■ Given records

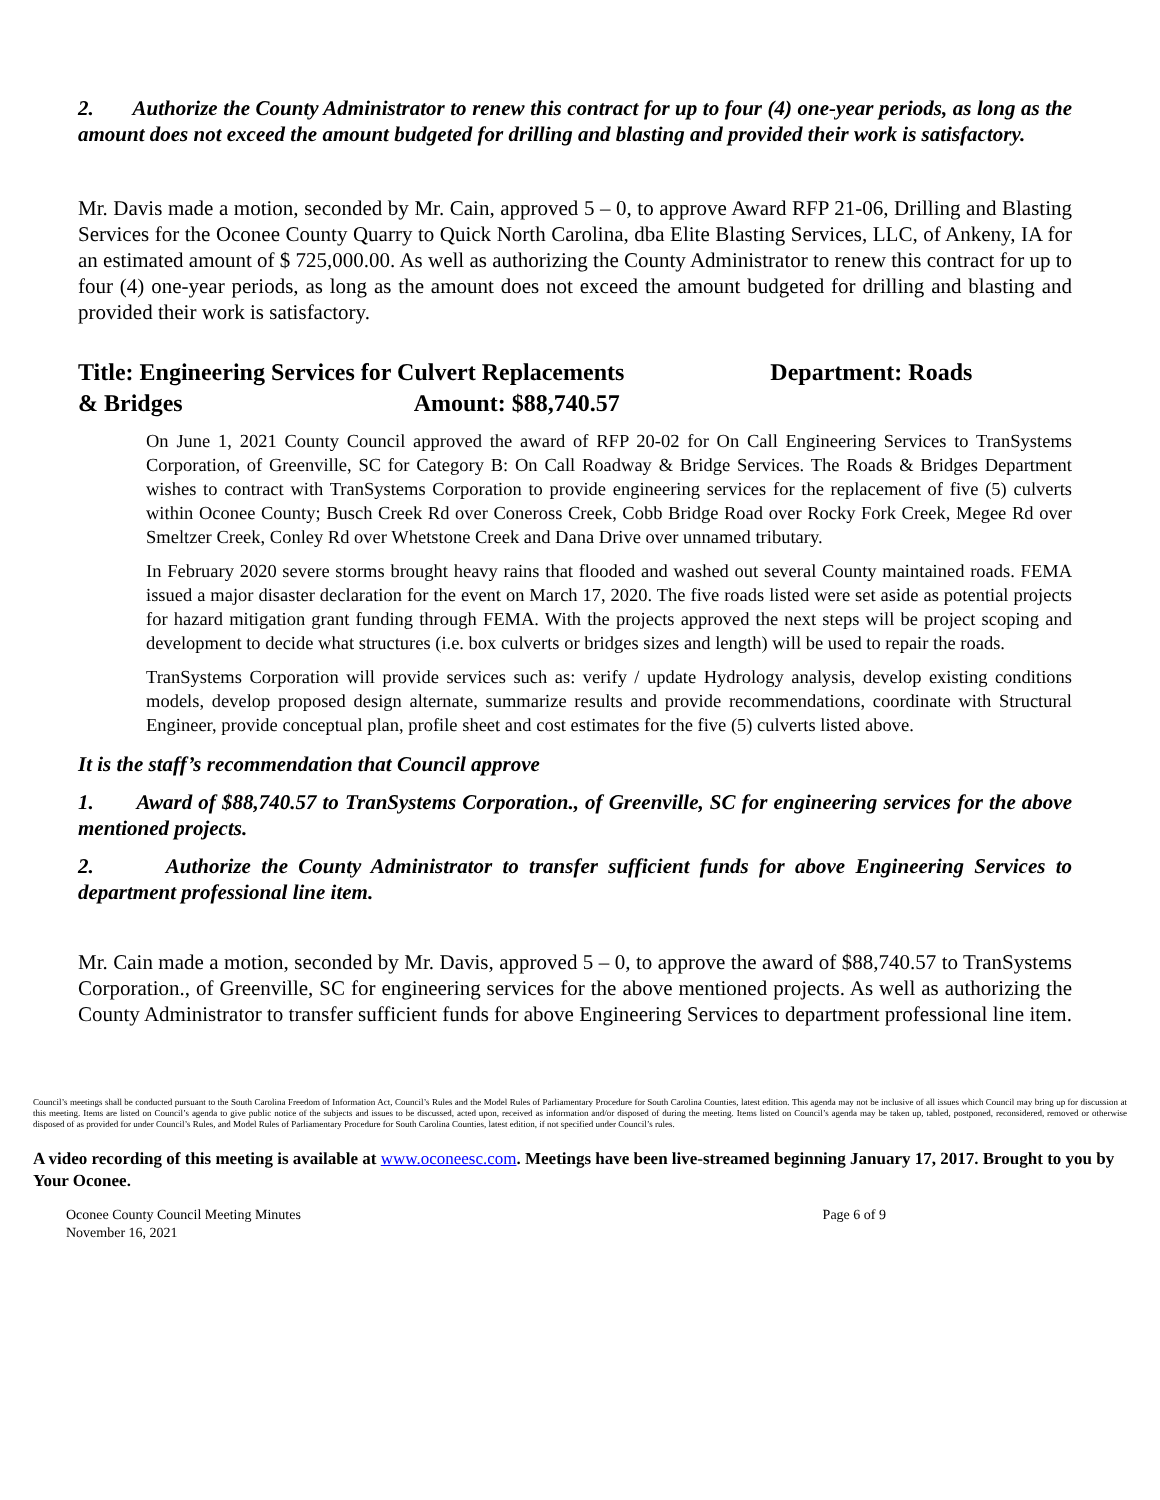2. Authorize the County Administrator to renew this contract for up to four (4) one-year periods, as long as the amount does not exceed the amount budgeted for drilling and blasting and provided their work is satisfactory.
Mr. Davis made a motion, seconded by Mr. Cain, approved 5 – 0, to approve Award RFP 21-06, Drilling and Blasting Services for the Oconee County Quarry to Quick North Carolina, dba Elite Blasting Services, LLC, of Ankeny, IA for an estimated amount of $ 725,000.00. As well as authorizing the County Administrator to renew this contract for up to four (4) one-year periods, as long as the amount does not exceed the amount budgeted for drilling and blasting and provided their work is satisfactory.
Title: Engineering Services for Culvert Replacements Department: Roads
& Bridges Amount: $88,740.57
On June 1, 2021 County Council approved the award of RFP 20-02 for On Call Engineering Services to TranSystems Corporation, of Greenville, SC for Category B: On Call Roadway & Bridge Services. The Roads & Bridges Department wishes to contract with TranSystems Corporation to provide engineering services for the replacement of five (5) culverts within Oconee County; Busch Creek Rd over Coneross Creek, Cobb Bridge Road over Rocky Fork Creek, Megee Rd over Smeltzer Creek, Conley Rd over Whetstone Creek and Dana Drive over unnamed tributary.
In February 2020 severe storms brought heavy rains that flooded and washed out several County maintained roads. FEMA issued a major disaster declaration for the event on March 17, 2020. The five roads listed were set aside as potential projects for hazard mitigation grant funding through FEMA. With the projects approved the next steps will be project scoping and development to decide what structures (i.e. box culverts or bridges sizes and length) will be used to repair the roads.
TranSystems Corporation will provide services such as: verify / update Hydrology analysis, develop existing conditions models, develop proposed design alternate, summarize results and provide recommendations, coordinate with Structural Engineer, provide conceptual plan, profile sheet and cost estimates for the five (5) culverts listed above.
It is the staff’s recommendation that Council approve
1. Award of $88,740.57 to TranSystems Corporation., of Greenville, SC for engineering services for the above mentioned projects.
2. Authorize the County Administrator to transfer sufficient funds for above Engineering Services to department professional line item.
Mr. Cain made a motion, seconded by Mr. Davis, approved 5 – 0, to approve the award of $88,740.57 to TranSystems Corporation., of Greenville, SC for engineering services for the above mentioned projects. As well as authorizing the County Administrator to transfer sufficient funds for above Engineering Services to department professional line item.
Council’s meetings shall be conducted pursuant to the South Carolina Freedom of Information Act, Council’s Rules and the Model Rules of Parliamentary Procedure for South Carolina Counties, latest edition. This agenda may not be inclusive of all issues which Council may bring up for discussion at this meeting. Items are listed on Council’s agenda to give public notice of the subjects and issues to be discussed, acted upon, received as information and/or disposed of during the meeting. Items listed on Council’s agenda may be taken up, tabled, postponed, reconsidered, removed or otherwise disposed of as provided for under Council’s Rules, and Model Rules of Parliamentary Procedure for South Carolina Counties, latest edition, if not specified under Council’s rules.
A video recording of this meeting is available at www.oconeesc.com. Meetings have been live-streamed beginning January 17, 2017. Brought to you by Your Oconee.
Oconee County Council Meeting Minutes
November 16, 2021
Page 6 of 9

■ Aim of the task
Within the listing above, give again exactly every line from the line with "2. Authorize the County Administrator to transfer" through the line with "Mr. Cain made", both included, and no other line.

■ Answer
2. Authorize the County Administrator to transfer sufficient funds for above Engineering Services to department professional line item.
Mr. Cain made a motion, seconded by Mr. Davis, approved 5 – 0, to approve the award of $88,740.57 to TranSystems Corporation., of Greenville, SC for engineering services for the above mentioned projects. As well as authorizing the County Administrator to transfer sufficient funds for above Engineering Services to department professional line item.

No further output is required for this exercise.